▸ **EXERCISE AIM**: Count the lines in the material below that contain the word "olmak". Reply with the number alone.

..............................

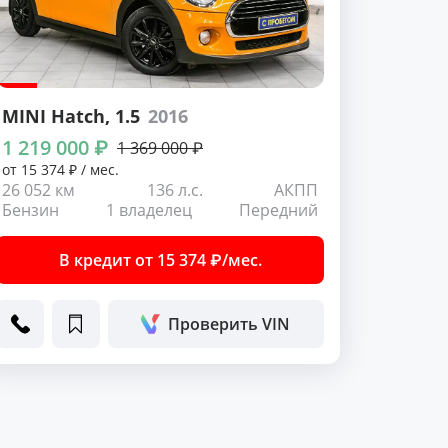
MINI Hatch
, 1.5
2016
1 219 000 ₽
1 369 000 ₽
от 15 374 ₽ / мес.
26 052 км
136 л.с.
АКПП
Бензин
1 владелец
Передний
В кредит от 15 374 ₽/мес.
Проверить VIN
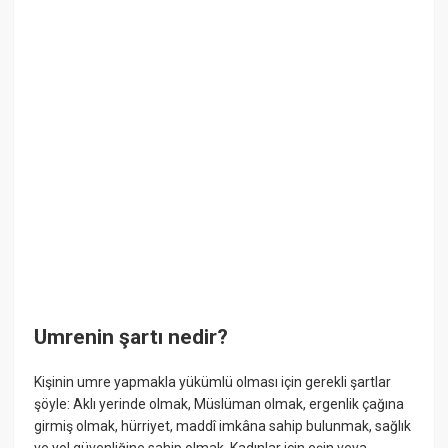
Umrenin şartı nedir?
Kişinin umre yapmakla yükümlü olması için gerekli şartlar
şöyle: Aklı yerinde olmak, Müslüman olmak, ergenlik çağına
girmiş olmak, hürriyet, maddî imkâna sahip bulunmak, sağlık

..............................

▸ **ANSWER**: 2